If a matrix $A$, not necessarily symmetric, has real, nonnegative eigenvalues, is it positive semidefinite? We know that a symmetric matrix $A$ is positive semidefinite i.e. $x^TAx \geq 0$ if and only if all its eigenvalues are nonnegative.
Now suppose I have a matrix (not necessarily symmetric) $A$, whereby all its eigenvalues are nonnegative (obviously real), is it positive semidefinite?
My hunch is yes. Because such matrix $A$ would satisfy $\lambda_{\min}(A)\|x\|^2 \leq x^TAx$. Therefore it has to be positive semidefinite.
But I have searched up and down through every linear algebra book that I have came across, virtually all of them states definition with respect to symmetric positive semidefinite matrix only. 
 A: No, consider the following matrix:
$$A=\pmatrix{1&-10\\0&2}$$
It has positive eigenvalues, but is certainly not positive semidefinite. 
A: The answer to your question is NO. (And it is worse in the complex case: if a matrix $A$ is not Hermitian, then it is impossible that $x^TAx\geq 0$ for all $x$.)
In the setting of complex vector spaces, if $x^TAx\geq 0$ for all complex vectors $x$ (your definition of semi-definite), which in particular implies that $x^TAx\in{\bf R}$, the following theorem in Axler's Linear Algebra Done Right shows that $A$ must be Hermitian (if $A$ is real, then $A$ must be symmetric):

In the setting of real vector space, one has the following simple counterexample. 

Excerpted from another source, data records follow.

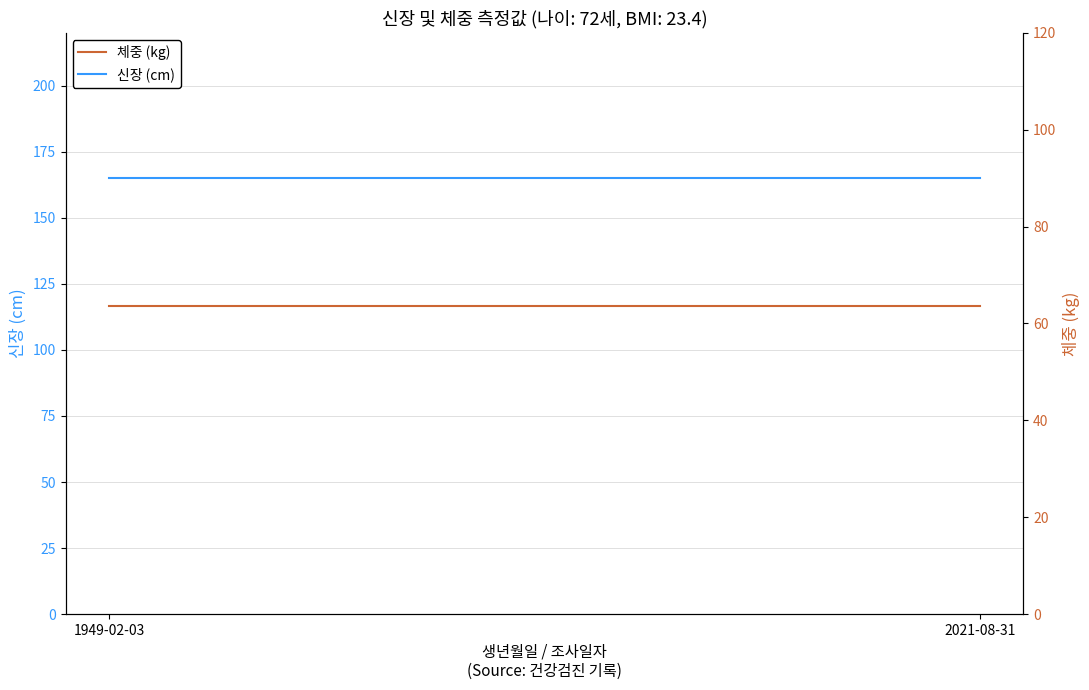

Rank the series at 1949-02-03 from highest to lowest value.

신장 (cm), 체중 (kg)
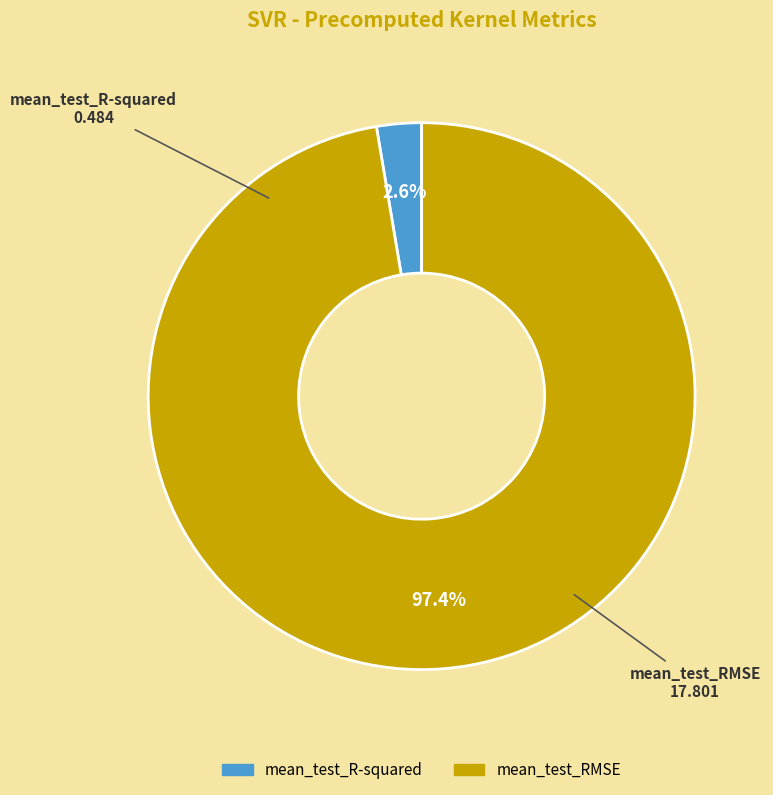

The mean_test_R-squared slice represents 18% of the pie. True or false?

False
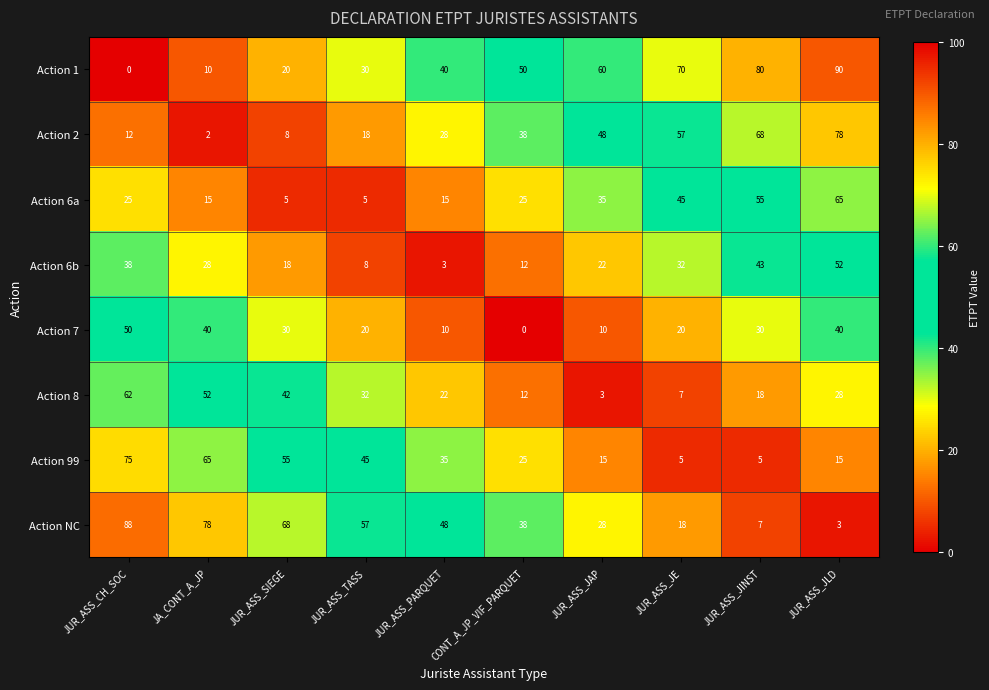

What value does the Action 7 series have at JA_CONT_A_JP, to the nearest 10?

40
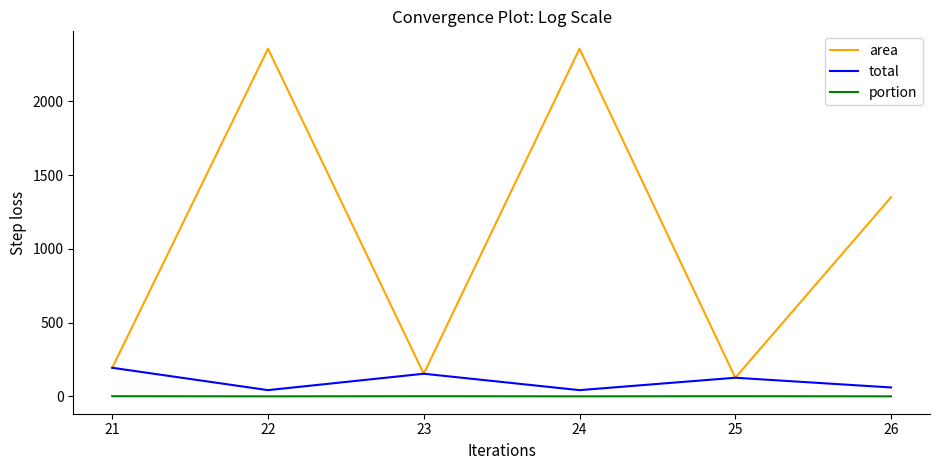

The value of area at 21 is 193.7. True or false?

True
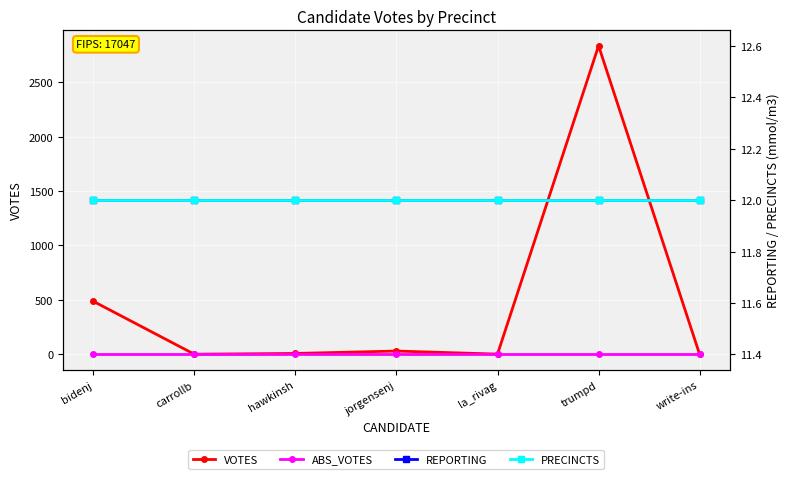

Reading left to right, what are all the values shown in this chart?

VOTES: 488	2	9	31	3	2833	0
ABS_VOTES: 0	0	0	0	0	0	0
REPORTING: 12	12	12	12	12	12	12
PRECINCTS: 12	12	12	12	12	12	12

For any $(x,y)\in{\bf R}^2$,
$$
(x,y)\begin{pmatrix}
0&1\\
0&0
\end{pmatrix}
\begin{pmatrix}
x\\y
\end{pmatrix}=xy. 
$$
A: Given that, for a real matrix $A$ we have
$$
x^T A x=x^T A^{(S)} x
$$
where $A^{(S)}$ is the symmetric part of $A$, then the character of $A$ with respect to positive definiteness, or semi-definiteness, is related only to the eigenvalues of its symmetric part. 
As the examples in other answers show, a matrix could have positive eigenvalues, but its symmetric part could have a negative eigenvalue, so eigenvalues of a matrix could not be related to positive (semi)definiteness.